Сколько помню, она постоянно ходила в плотном платье мышиного цвета и носила все те же потрескавшиеся пыльные туфли и здоровенные очки на половину лица. Иногда от нее воняло перегаром или сигаретами, но на это никто не обращал внимания, кроме первых парт. Они постоянно страдали от вони Кукушки и частенько отпрашивались в туалет, чтобы подышать свежим воздухом или выкурить сигарету. Лицо Кукушки – серое, с дряблой кожей. Глаза мутные, зеленые и погасшие. Когда она улыбается, то становятся видны редкие зубки, потемневшие от никотина. Зяба как-то раз пизданул, что лучше себе хуй отрубит, чем даст Кукушке за щеку. То, что Кукушка себе скорее башку об стену расшибет, чем полезет к Зябе, почему-то никто, кроме тупого Щенкова, не озвучил. За это Зяба отпиздил Щенкова в туалете и обоссал его, пока тот корчился между грязными толканами.

– Панкова! Натах! – горячий шепот Дэна привлекает внимание всего класса, кроме Кукушки, объясняющей о причинах очередной войны. Я эту тему знал хорошо, поэтому спокойно пропускал слова исторички мимо ушей, искоса наблюдая за Панковой.

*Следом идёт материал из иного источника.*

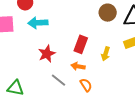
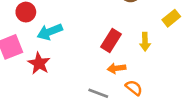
red rectangle: (81, 44) -> (111, 41), turned 30
red star: (47, 54) -> (39, 63), moved

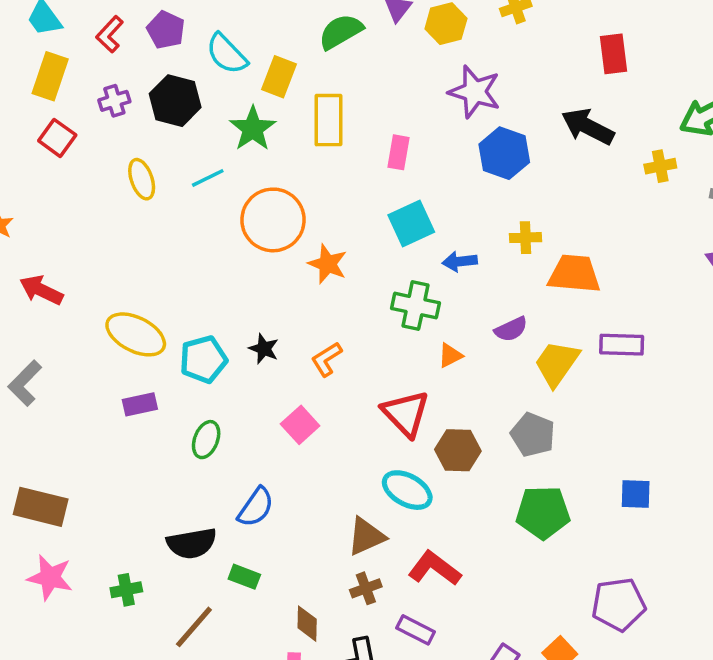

– Чего тебе? – тихо шепнула она, но улыбка сразу сдала её. Дэн ей нравился. Как и каждой девчонке из нашего класса. Но Дэн смотрел лишь на Панкову, которая сегодня была хороша. Белая обтягивающая блузка, черная юбка до колен, стройные ножки в черных колготках. И созревшая за лето грудь третьего размера.

Панкова специально не надела лифчик. Знала, что все будут пялиться, но я еще на линейке сожрал её глазами, а когда она наклонилась, чтобы поднять упавший цветок, чуть не кончил, увидев сиську во всей красе.

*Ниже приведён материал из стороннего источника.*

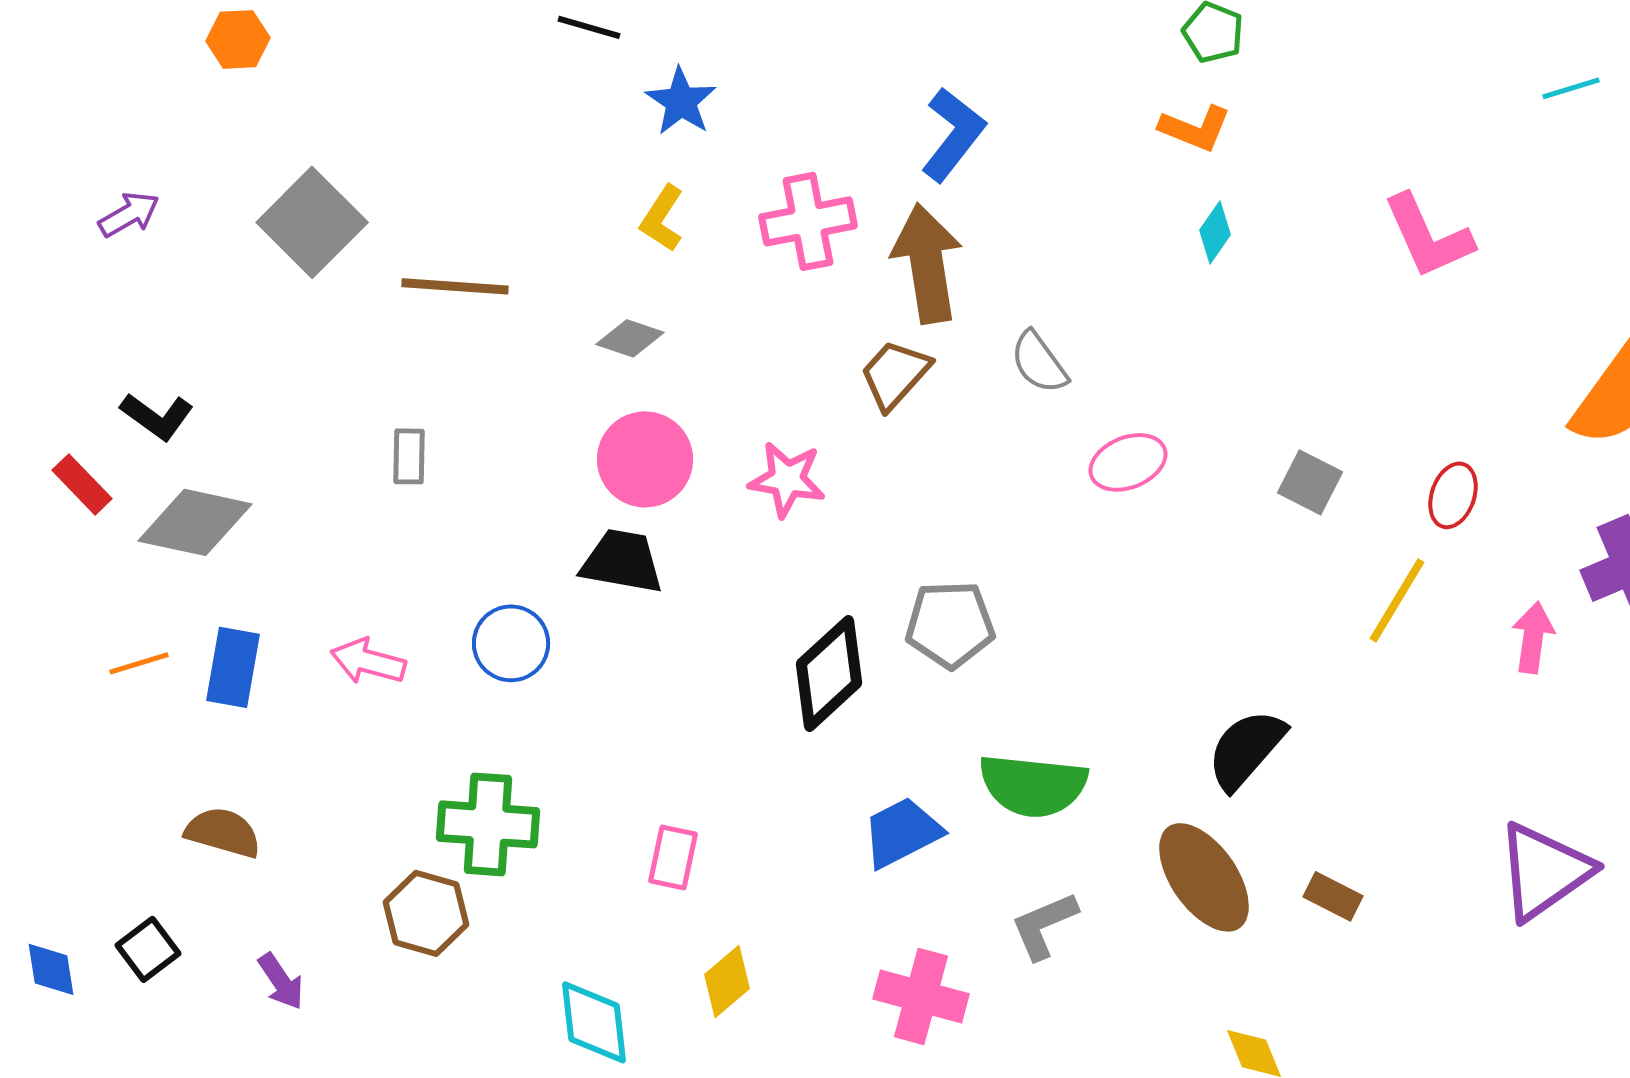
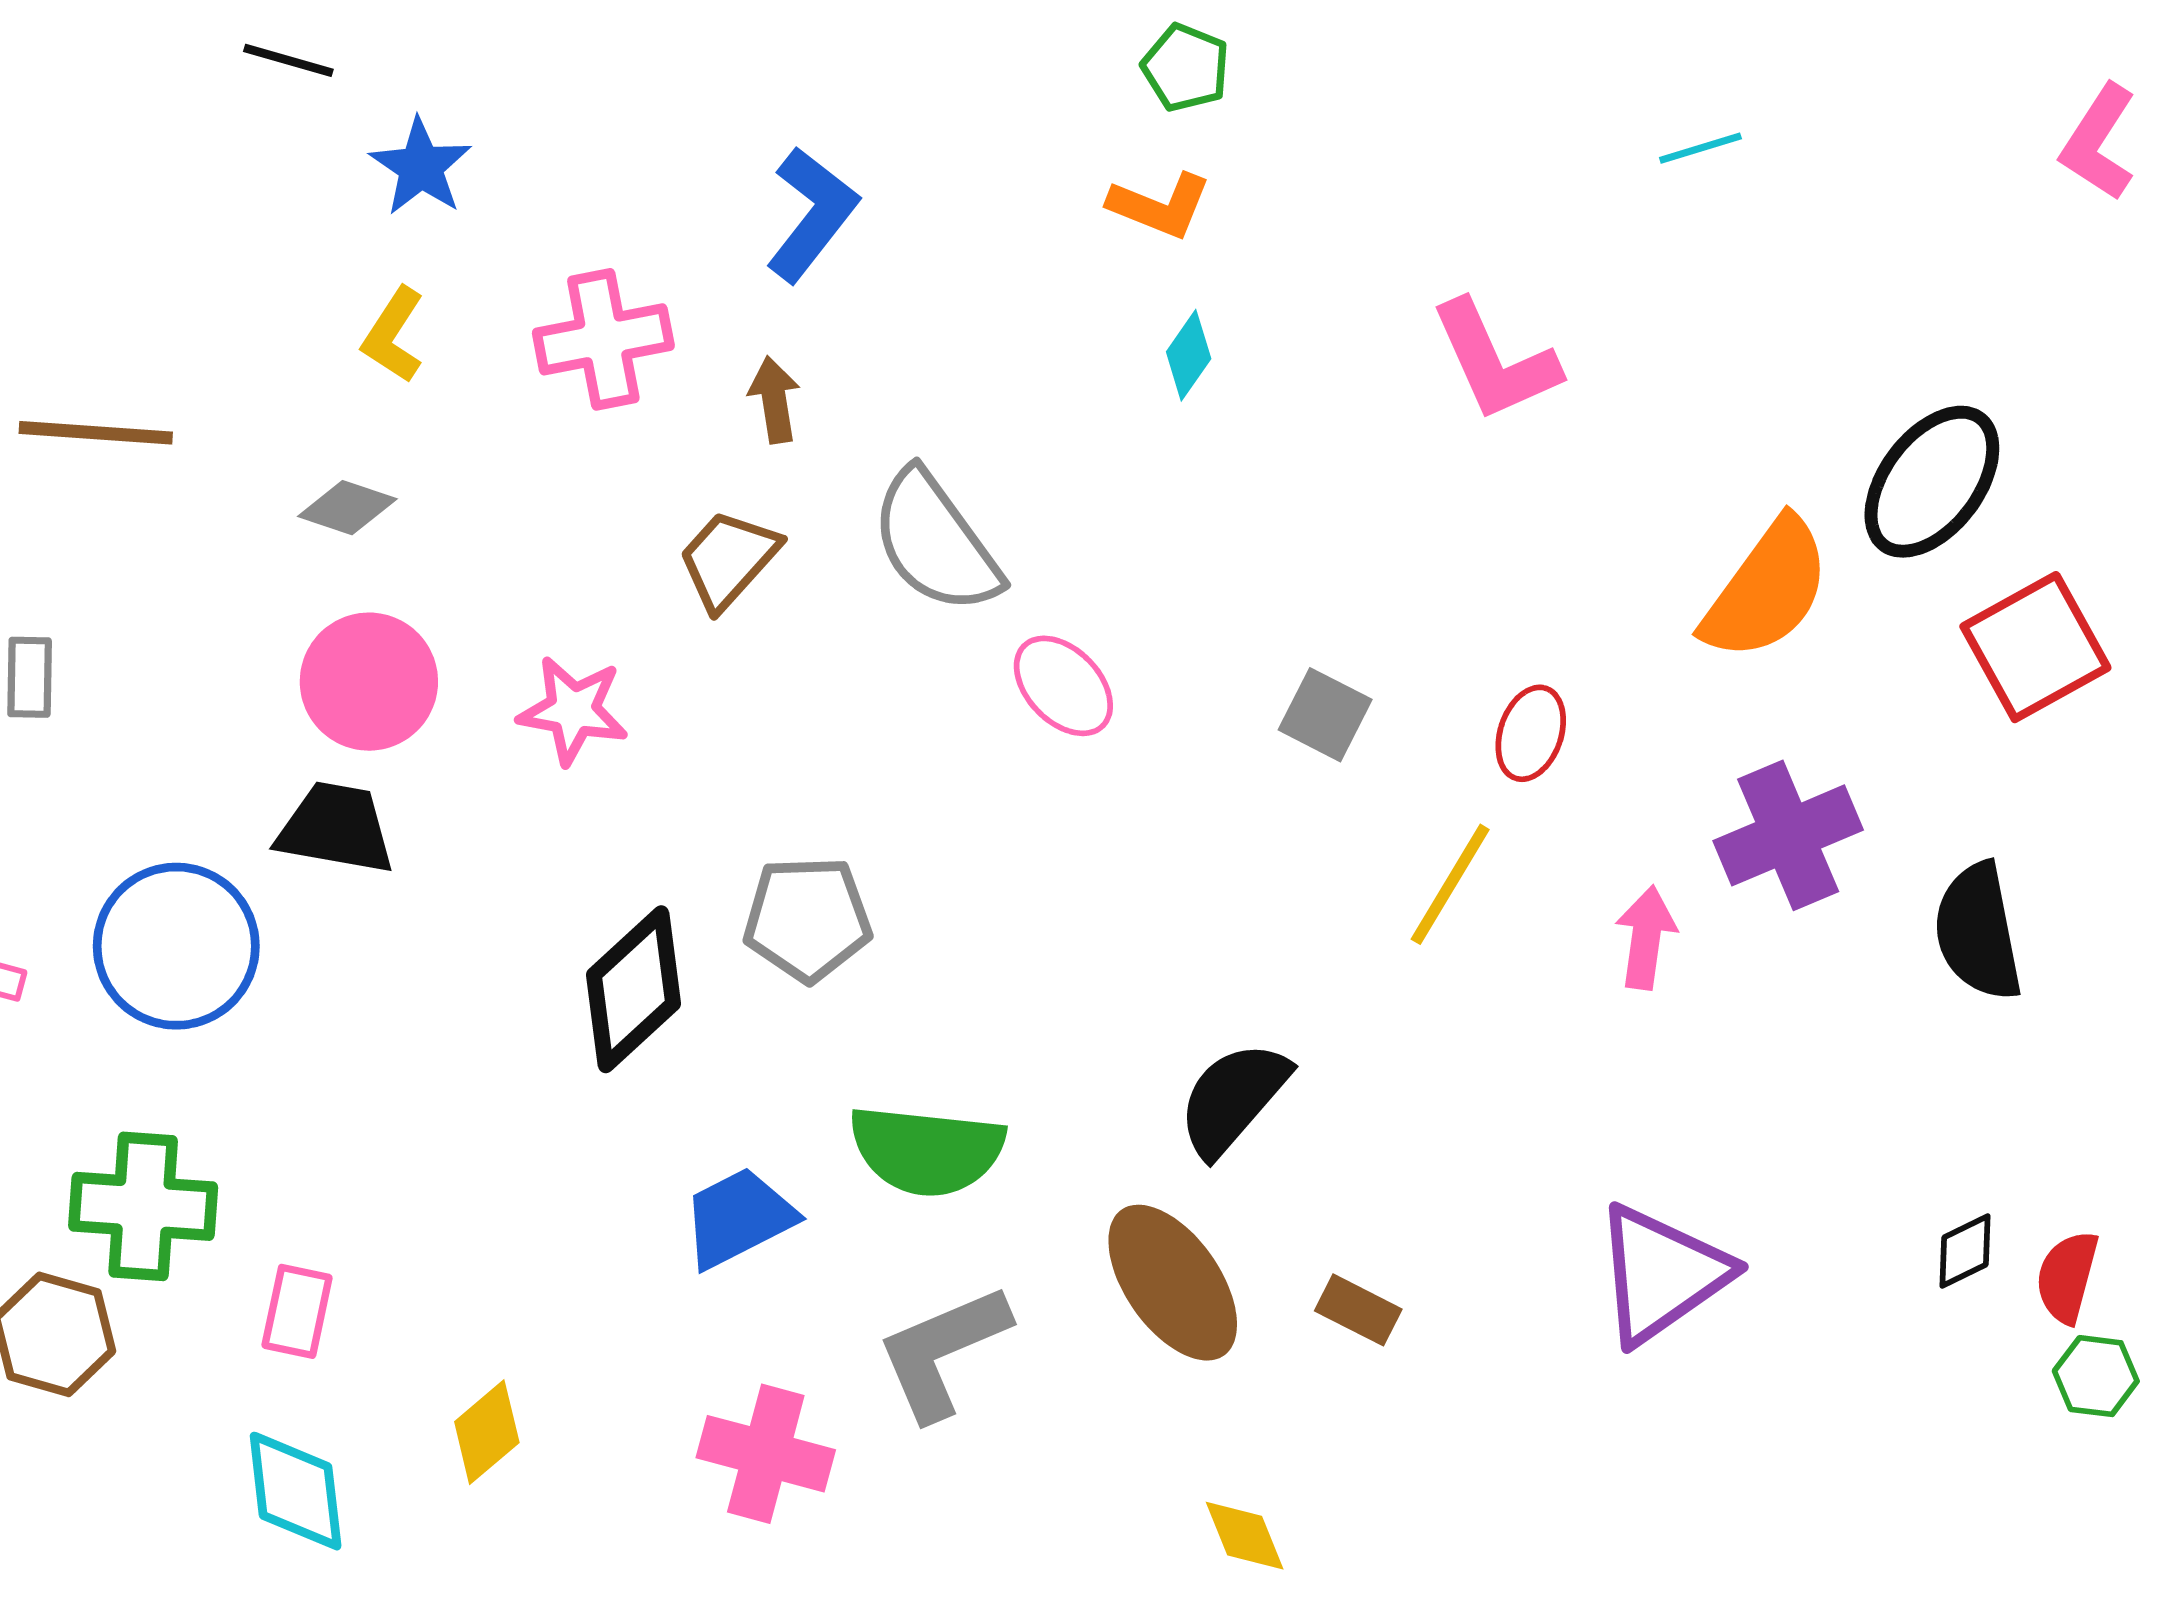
brown arrow: (927, 263) -> (774, 400), size x0.5
gray semicircle: (1039, 362) -> (935, 542), size x1.6
pink ellipse: (1128, 462) -> (1063, 686), turned 68
blue circle: (511, 643) -> (176, 946), size x1.5
pink rectangle: (673, 857) -> (297, 1311), moved
gray L-shape: (1044, 925) -> (943, 1352), size x1.4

Многие новенькие удивлялись, хули такая как Панкова делает в нашем районе и тем более в нашей школе. Но отставали, услышав, что Наташкин отец держит несколько киосков, один магазин и ручкается с местной братвой. Кота, который в прошлом году зажал Панкову под лестницами и вдоволь потискал, забрала от школы черная «девятка». А вернула лишь через двое суток отпизженного, с переломанной в двух местах рукой и трещиной в черепе. После этого Панкову никто не трогал, а открыто флиртовал с ней только Дэн, но делал это цивильно, без тупых подъебок Зябы. Ну и батя Дэна дружил с батей Панковой. Это тоже сыграло свою роль в том, что дети спелись.

– Натах, а давай после школы погуляем, а? – Дэн, плотоядно оскалившись, свесился с края парты и без стеснения изучал стройную ножку Панковой. Та хихикнула, шепнула что-то Лазаренко, своей соседке по парте, и повернулась к Дэну.

– И куда гулять пойдем? По парку харчки собирать? – фыркнула она, на что Дэн причмокнул и покачал головой.

– Не, ты чо. В центр сгоняем, в кафешке посидим. Или давай в кино, а? – по лицу Дэна видно, что кино и кафешке он бы предпочел свою квартиру, а прогулке – кровать. Панкова понимала это и специально ломалась перед всеми, мол «охуенный пацан зовет меня гулять, а я ему мозги ебу».

– Зябликова с собой возьми, – рассмеялась Наташка и кивнула на моего соседа, Щенкова. – Или Щеню вон зацепи.

– Нахуй он мне всрался?! – взорвался Дэн, но тут же утих, когда Кукушка резко развернулась и уставилась на весь класс подслеповатыми глазами. Дэн подождал, когда историчка снова повернется к доске, и ухмыльнулся: – Хорош ломаться. Я ж не выебываюсь. Просто погуляем, а потом я тебя домой провожу, и все. Ну, чо?

– Я подумаю, – снова хихикнула Наташка, и по лицу Дэна все поняли, что именно этого он и ждал. Зяба снова гаденько заржал и хлопнул Дэна по протянутой ладони. Я же, представив, как Дэн ебет Панкову, заскрипел зубами и свел ноги вместе. Спалюсь со стояком перед классом, и до конца учебы меня будут чморить сильнее, чем Шпилевского.

– Шпилевский, пидорасина! – Зяба, потеряв интерес к разрисовыванию шариковой ручкой белой рубашки Щенкова, повернулся в другую сторону и, вытянув шею, уставился на тощего Шпилевского. – Чо там? Пишешь?